Этот фон освещает человеческие фигуры едва ли не лучше, чем они раскрываются сами. "Работа, работа, работа... Весь смысл жизни в работе, - жалуется в "Стажерах" некая дама. - Все время чего-то ищут. Все время чего-то строят. Зачем? Я понимаю, это нужно было раньше, когда всего не хватало. Когда была эта экономическая борьба. Когда еще нужно было доказывать, что мы можем не хуже, а лучше, чем они. Доказали. А борьба осталась. Какая-то глухая, неявная. Я не понимаю ее".[371]

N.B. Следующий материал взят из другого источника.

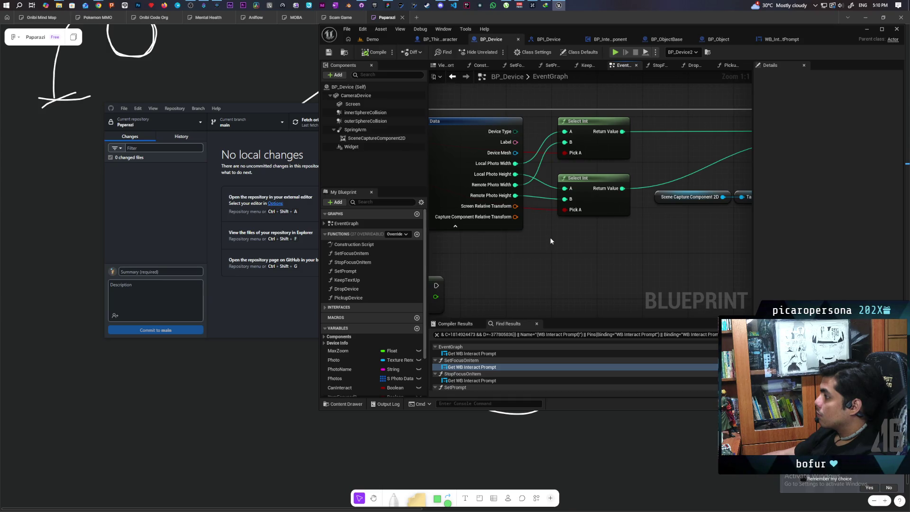
scroll(550, 241, "down", 2)
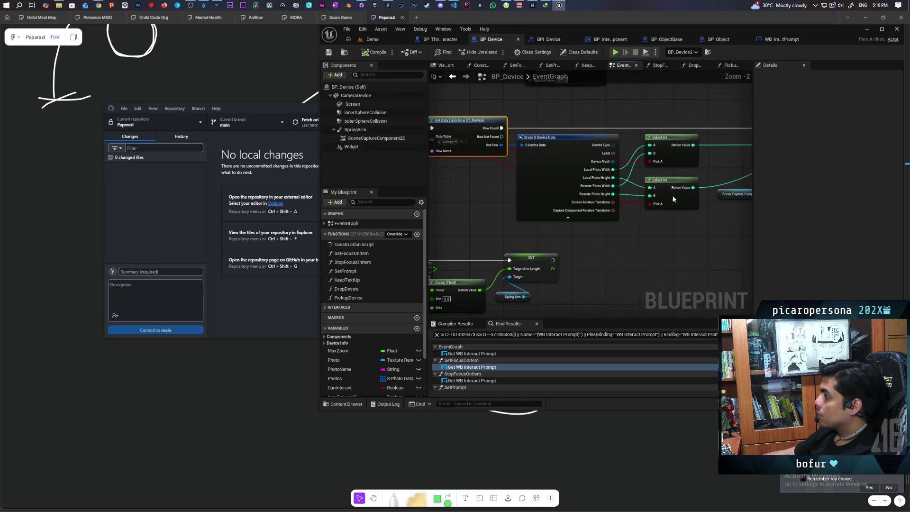
- Inspect how Break S Device Data and Select Int feed Resize Render Target 2D and the capture settings
mouse_move(506, 217)
left_mouse_down()
mouse_move(628, 249)
mouse_move(468, 247)
mouse_move(561, 242)
mouse_move(500, 240)
left_mouse_up()
scroll(636, 238, "up", 2)
mouse_move(614, 260)
left_mouse_down()
mouse_move(468, 254)
mouse_move(547, 246)
left_mouse_up()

Свидетельница борьбы миров, в которой победила ее страна, эта женщина так и не стала ее участницей. Она не понимает уходящих в космос и не возвращающихся оттуда и все-таки не может не провожать и не встречать. Они - живут! И, умирая, остаются молодыми, и молодежь - стажеры - заменяет их на бессменной вахте. А она - прячется в тени аэровокзала, чтобы хоть глянуть на эту жизнь, что прошла мимо, - теперь уже старая, обрюзглая, отдавшая свои годы одной себе...Мещанка появляется в начале и в конце повести. Эта композиционная рамка ненавязчиво вводит осколок прошлого в будущее. Мещанин не сможет открыто выступать под флагом индивидуализма, он попытается говорить от имени людей. Коммунизм, мол, в конце концов для того и строится, чтобы люди перестали изнурять себя. Для мещанина это значит - тешить себя безбедным, комфортабельным, изящным существованием. Мещанке пытаются объяснить разницу: природа дала человеку разум, и "разум этот неизбежно должен развиваться. А ты гасишь в себе разум" (с. 12). Но эти рационалистические эмоции отскакивают от ее софизмов: "Всю жизнь ты работал... А я всю жизнь гасила разум. Я всю жизнь занималась тем, что лелеяла свои низменные инстинкты. И кто же из нас счастливее теперь?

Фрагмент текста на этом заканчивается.